Aim of the task:
Rewrite the entries below with every "access code" changed to "entry code" and everything else left the same. Omit the pictures from your answer.

Saved entries:
- Opening Delimiter -

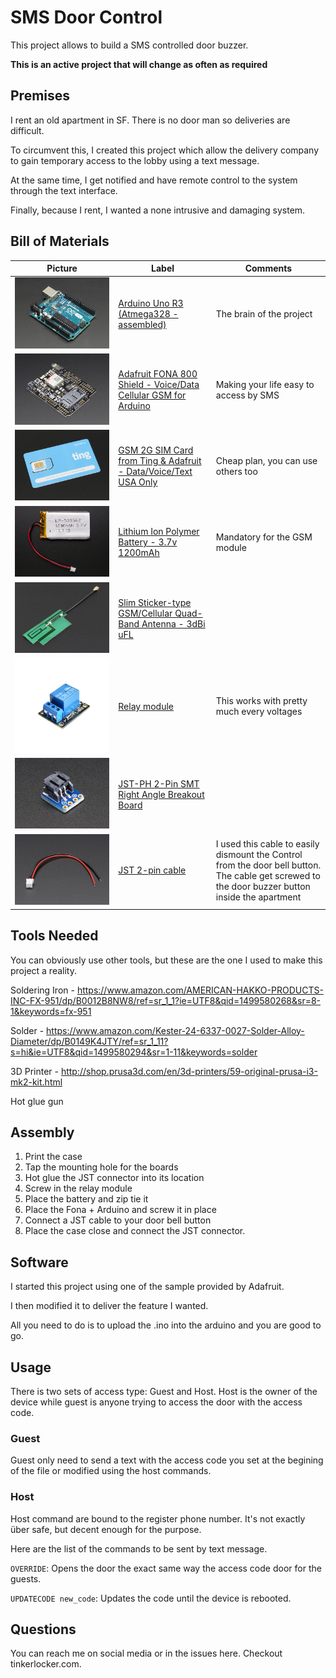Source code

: # SMS Door Control
This project allows to build a SMS controlled door buzzer.

**This is an active project that will change as often as required**

## Premises
I rent an old apartment in SF. There is no door man so deliveries are difficult.

To circumvent this, I created this project which allow the delivery company to gain temporary access to the lobby using a text message.

At the same time, I get notified and have remote control to the system through the text interface.

Finally, because I rent, I wanted a none intrusive and damaging system.


## Bill of Materials

|Picture|Label|Comments|
|---|----|----|
| ![img](./images/50-06.jpg) | [Arduino Uno R3 (Atmega328 - assembled)](https://www.adafruit.com/product/50) | The brain of the project|
| ![img](./images/2468-06.jpg) | [Adafruit FONA 800 Shield - Voice/Data Cellular GSM for Arduino](https://www.adafruit.com/product/2468) | Making your life easy to access by SMS|
| ![img](./images/2505-02.jpg) | [GSM 2G SIM Card from Ting & Adafruit - Data/Voice/Text USA Only](https://www.adafruit.com/product/2505) | Cheap plan, you can use others too |
| ![img](./images/258-00.jpg) | [Lithium Ion Polymer Battery - 3.7v 1200mAh](https://www.adafruit.com/product/258) | Mandatory for the GSM module |
| ![img](./images/1991-02.jpg) | [Slim Sticker-type GSM/Cellular Quad-Band Antenna - 3dBi uFL](https://www.adafruit.com/product/1991) | |
| ![img](./images/51skTYXNy5L._SL1000_.jpg) | [Relay module](https://www.amazon.com/Tolako-Arduino-Indicator-Channel-Official/dp/B00VRUAHLE/ref=pd_sim_107_33?_encoding=UTF8&pd_rd_i=B00VRUAHLE&pd_rd_r=VF8SZMM6R1D1YN7Z43DF&pd_rd_w=X3afK&pd_rd_wg=gjJNH&psc=1&refRID=VF8SZMM6R1D1YN7Z43DF) | This works with pretty much every voltages |
| ![img](./images/1862-04.jpg) | [JST-PH 2-Pin SMT Right Angle Breakout Board](https://www.adafruit.com/product/1862) | |
| ![img](./images/261-01.jpg) | [JST 2-pin cable](https://www.adafruit.com/product/261) | I used this cable to easily dismount the Control from the door bell button. The cable get screwed to the door buzzer button inside the apartment |

## Tools Needed
You can obviously use other tools, but these are the one I used to make this project a reality.

Soldering Iron - https://www.amazon.com/AMERICAN-HAKKO-PRODUCTS-INC-FX-951/dp/B0012B8NW8/ref=sr_1_1?ie=UTF8&qid=1499580268&sr=8-1&keywords=fx-951

Solder - https://www.amazon.com/Kester-24-6337-0027-Solder-Alloy-Diameter/dp/B0149K4JTY/ref=sr_1_11?s=hi&ie=UTF8&qid=1499580294&sr=1-11&keywords=solder

3D Printer - http://shop.prusa3d.com/en/3d-printers/59-original-prusa-i3-mk2-kit.html

Hot glue gun


## Assembly
1. Print the case
2. Tap the mounting hole for the boards
3. Hot glue the JST connector into its location
4. Screw in the relay module
5. Place the battery and zip tie it
6. Place the Fona + Arduino and screw it in place
7. Connect a JST cable to your door bell button
8. Place the case close and connect the JST connector.

## Software

I started this project using one of the sample provided by Adafruit.

I then modified it to deliver the feature I wanted.

All you need to do is to upload the .ino into the arduino and you are good to go.

## Usage
There is two sets of access type: Guest and Host. Host is the owner of the device while guest is anyone trying to access the door with the access code.

### Guest
Guest only need to send a text with the access code you set at the begining of the file or modified using the host commands.

### Host
Host command are bound to the register phone number. It's not exactly über safe, but decent enough for the purpose.

Here are the list of the commands to be sent by text message.

`OVERRIDE`: Opens the door the exact same way the access code door for the guests.

`UPDATECODE new_code`: Updates the code until the device is rebooted.


## Questions
You can reach me on social media or in the issues here.
Checkout tinkerlocker.com.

- Closing Delimiter -

Task output:
Source code

: # SMS Door Control
This project allows to build a SMS controlled door buzzer.

**This is an active project that will change as often as required**

## Premises
I rent an old apartment in SF. There is no door man so deliveries are difficult.

To circumvent this, I created this project which allow the delivery company to gain temporary access to the lobby using a text message.

At the same time, I get notified and have remote control to the system through the text interface.

Finally, because I rent, I wanted a none intrusive and damaging system.


## Bill of Materials

|Picture|Label|Comments|
|---|----|----|
| ![img](./images/50-06.jpg) | [Arduino Uno R3 (Atmega328 - assembled)](https://www.adafruit.com/product/50) | The brain of the project|
| ![img](./images/2468-06.jpg) | [Adafruit FONA 800 Shield - Voice/Data Cellular GSM for Arduino](https://www.adafruit.com/product/2468) | Making your life easy to access by SMS|
| ![img](./images/2505-02.jpg) | [GSM 2G SIM Card from Ting & Adafruit - Data/Voice/Text USA Only](https://www.adafruit.com/product/2505) | Cheap plan, you can use others too |
| ![img](./images/258-00.jpg) | [Lithium Ion Polymer Battery - 3.7v 1200mAh](https://www.adafruit.com/product/258) | Mandatory for the GSM module |
| ![img](./images/1991-02.jpg) | [Slim Sticker-type GSM/Cellular Quad-Band Antenna - 3dBi uFL](https://www.adafruit.com/product/1991) | |
| ![img](./images/51skTYXNy5L._SL1000_.jpg) | [Relay module](https://www.amazon.com/Tolako-Arduino-Indicator-Channel-Official/dp/B00VRUAHLE/ref=pd_sim_107_33?_encoding=UTF8&pd_rd_i=B00VRUAHLE&pd_rd_r=VF8SZMM6R1D1YN7Z43DF&pd_rd_w=X3afK&pd_rd_wg=gjJNH&psc=1&refRID=VF8SZMM6R1D1YN7Z43DF) | This works with pretty much every voltages |
| ![img](./images/1862-04.jpg) | [JST-PH 2-Pin SMT Right Angle Breakout Board](https://www.adafruit.com/product/1862) | |
| ![img](./images/261-01.jpg) | [JST 2-pin cable](https://www.adafruit.com/product/261) | I used this cable to easily dismount the Control from the door bell button. The cable get screwed to the door buzzer button inside the apartment |

## Tools Needed
You can obviously use other tools, but these are the one I used to make this project a reality.

Soldering Iron - https://www.amazon.com/AMERICAN-HAKKO-PRODUCTS-INC-FX-951/dp/B0012B8NW8/ref=sr_1_1?ie=UTF8&qid=1499580268&sr=8-1&keywords=fx-951

Solder - https://www.amazon.com/Kester-24-6337-0027-Solder-Alloy-Diameter/dp/B0149K4JTY/ref=sr_1_11?s=hi&ie=UTF8&qid=1499580294&sr=1-11&keywords=solder

3D Printer - http://shop.prusa3d.com/en/3d-printers/59-original-prusa-i3-mk2-kit.html

Hot glue gun


## Assembly
1. Print the case
2. Tap the mounting hole for the boards
3. Hot glue the JST connector into its location
4. Screw in the relay module
5. Place the battery and zip tie it
6. Place the Fona + Arduino and screw it in place
7. Connect a JST cable to your door bell button
8. Place the case close and connect the JST connector.

## Software

I started this project using one of the sample provided by Adafruit.

I then modified it to deliver the feature I wanted.

All you need to do is to upload the .ino into the arduino and you are good to go.

## Usage
There is two sets of access type: Guest and Host. Host is the owner of the device while guest is anyone trying to access the door with the entry code.

### Guest
Guest only need to send a text with the entry code you set at the begining of the file or modified using the host commands.

### Host
Host command are bound to the register phone number. It's not exactly über safe, but decent enough for the purpose.

Here are the list of the commands to be sent by text message.

`OVERRIDE`: Opens the door the exact same way the entry code door for the guests.

`UPDATECODE new_code`: Updates the code until the device is rebooted.


## Questions
You can reach me on social media or in the issues here.
Checkout tinkerlocker.com.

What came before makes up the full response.